Christine Lagarde, the IMF boss, was spot on when she caused such a stir a few weeks ago warning that Europe's banks need recapitalising. But the worry now is that no one knows for sure which are most at risk, and whether it isn't too late. If banks, particularly the nine smaller ones which fell short on stress tests earlier in the summer, cannot raise capital in the credit markets – there hasn't been a new bank bond issue for two months – then governments or taxpayers are the final back-stop.

So, are BNP and SocGen in denial, or are investors barking up the wrong tree? The bankers I talk to say recapitalising the French banks won't save the world but it could provide just the sort of action needed now.
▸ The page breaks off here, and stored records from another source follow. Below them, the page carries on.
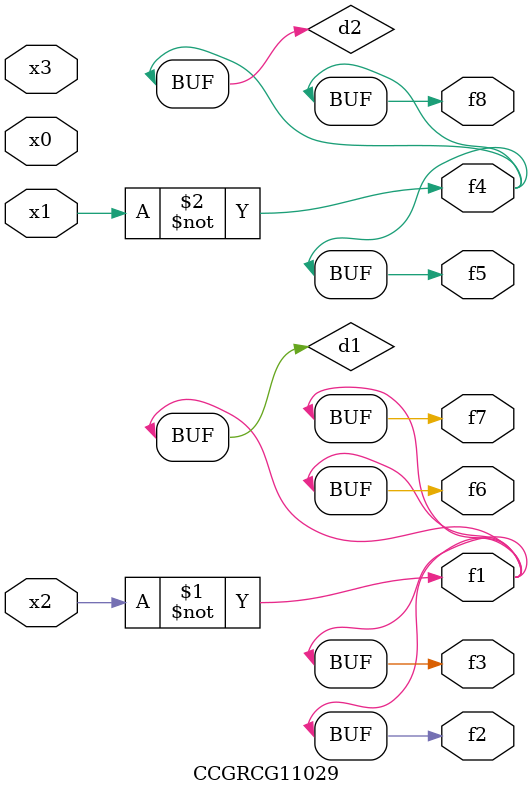
<source format=v>
module CCGRCG11029(
	input x0, x1, x2, x3,
	output f1, f2, f3, f4, f5, f6, f7, f8
);

	wire d1, d2;

	xnor (d1, x2);
	not (d2, x1);
	assign f1 = d1;
	assign f2 = d1;
	assign f3 = d1;
	assign f4 = d2;
	assign f5 = d2;
	assign f6 = d1;
	assign f7 = d1;
	assign f8 = d2;
endmodule

</source>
The jazz-playing Pébereau isn't the sort of banker who would knowingly deceive, but, if he's right, the markets aren't listening.

In Paris, the diplomatic chatter is that the French banks are being picked on by the Americans – quite why is not clear. BNP's shares have fallen more than 50 per cent since July over fears that it will be hit hardest by a Greek default. As G20 head, President Sarkozy is being called on to lead the way. More important is action; it's time for Sarkozy and his bankers to swallow their pride and admit to la recapitalisation – without too much snarling.